When I was pregnant, I was prepared to take on board the advice of books and family - after all, they had experience of babies and I did not (I had hardly held a baby before the Cave Baby was born). Looking back on this advice, it was overwhelming concerned with not spoiling the baby: a baby must be put down at every opportunity; a baby must not be picked up just because it cries; a baby should not be comforted by the breast unless it is hungry. Oh my god. What is all that about? How did we veer so far away from meeting the needs of an actual human animal baby? A newborn baby is a machine for survival and it tells you exactly what it needs - all you have to do is listen, and act. Crying is a pretty distressing thing for parents and it doesn't look much fun for babies either so I think we can safely assume a baby cries because it needs something. Note the word needs.

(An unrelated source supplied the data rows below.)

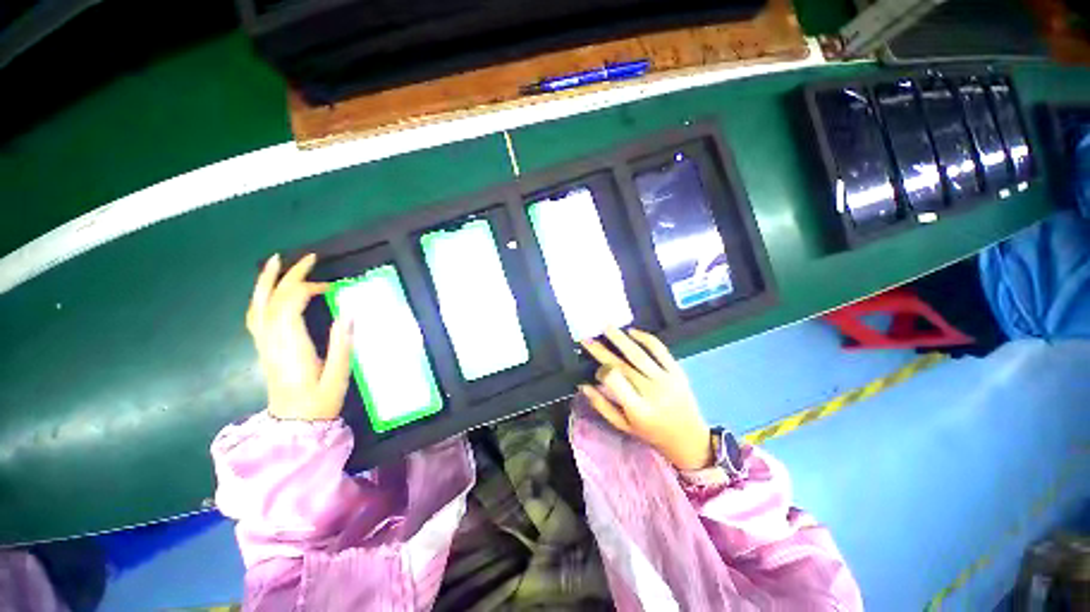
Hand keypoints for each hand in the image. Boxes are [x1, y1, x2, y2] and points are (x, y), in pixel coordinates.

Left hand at [246, 253, 352, 420]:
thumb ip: (341, 343)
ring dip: (267, 280)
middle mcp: (272, 340)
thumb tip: (348, 312)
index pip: (289, 304)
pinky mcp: (264, 347)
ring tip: (277, 261)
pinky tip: (270, 291)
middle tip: (308, 258)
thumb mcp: (338, 375)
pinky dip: (262, 297)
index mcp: (291, 345)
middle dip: (288, 275)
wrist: (294, 425)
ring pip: (258, 305)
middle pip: (272, 299)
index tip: (333, 287)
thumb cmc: (320, 401)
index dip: (308, 288)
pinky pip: (256, 316)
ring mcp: (264, 343)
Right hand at [579, 328, 712, 470]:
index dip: (602, 372)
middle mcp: (651, 391)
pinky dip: (645, 338)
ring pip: (638, 354)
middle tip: (587, 339)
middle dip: (602, 350)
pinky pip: (660, 350)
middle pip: (622, 365)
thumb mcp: (624, 426)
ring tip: (606, 327)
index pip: (615, 381)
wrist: (689, 438)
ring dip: (620, 339)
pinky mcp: (677, 371)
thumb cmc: (652, 433)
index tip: (596, 370)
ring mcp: (666, 379)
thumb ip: (602, 406)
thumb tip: (583, 385)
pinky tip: (632, 331)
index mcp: (638, 409)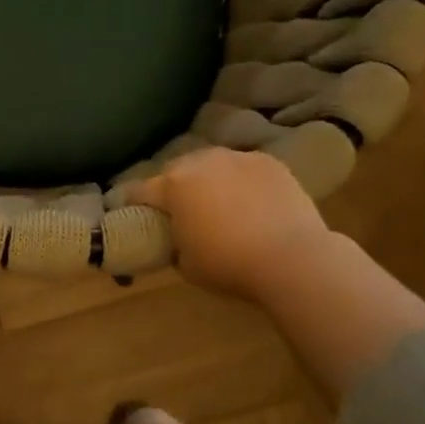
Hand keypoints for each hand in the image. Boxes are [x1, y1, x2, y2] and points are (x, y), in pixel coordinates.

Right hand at [123, 147, 329, 301]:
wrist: (293, 259)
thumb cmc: (230, 265)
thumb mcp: (185, 264)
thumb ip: (174, 242)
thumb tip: (177, 238)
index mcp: (172, 186)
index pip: (138, 190)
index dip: (131, 203)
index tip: (132, 214)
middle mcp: (200, 162)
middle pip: (175, 170)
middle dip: (173, 187)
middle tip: (181, 211)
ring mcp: (237, 158)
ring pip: (211, 164)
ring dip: (208, 179)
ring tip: (219, 203)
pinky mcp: (269, 162)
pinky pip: (244, 168)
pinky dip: (241, 181)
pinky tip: (252, 202)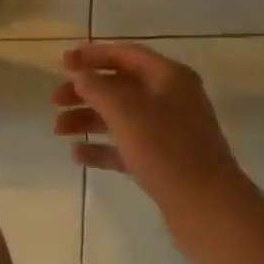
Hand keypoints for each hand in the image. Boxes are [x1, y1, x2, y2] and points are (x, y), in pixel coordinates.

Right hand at [52, 42, 240, 205]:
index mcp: (169, 78)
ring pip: (120, 116)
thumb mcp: (124, 110)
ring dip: (87, 119)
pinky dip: (101, 147)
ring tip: (58, 130)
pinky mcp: (165, 162)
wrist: (208, 209)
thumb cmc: (165, 149)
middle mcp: (171, 99)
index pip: (126, 54)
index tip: (63, 62)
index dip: (93, 55)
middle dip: (85, 91)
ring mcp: (169, 132)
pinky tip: (77, 154)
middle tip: (55, 100)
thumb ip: (96, 86)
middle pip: (119, 86)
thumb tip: (80, 74)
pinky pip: (126, 146)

I feel ashamed of the times I denied the breast to my crying baby because I thought she wasn't hungry. I feel angry about the time I was told the baby was "wrapping us around its little finger" because we picked her up out of the pram when she cried. What would a cavewoman do if her baby cried? She would instinctively try to meet its needs, to stop the crying. Did she worry about carrying it too much? I don't think so - she was probably more concerned with keeping it safe from danger (perhaps this is why babies expect to be carried so much). Did those babies grow up to be clingy and overly dependent? Well the human race did succeed in colonising almost the entire planet, so I guess some of them must have struck out on their own eventually.
Thank goodness I learnt to trust my own instincts.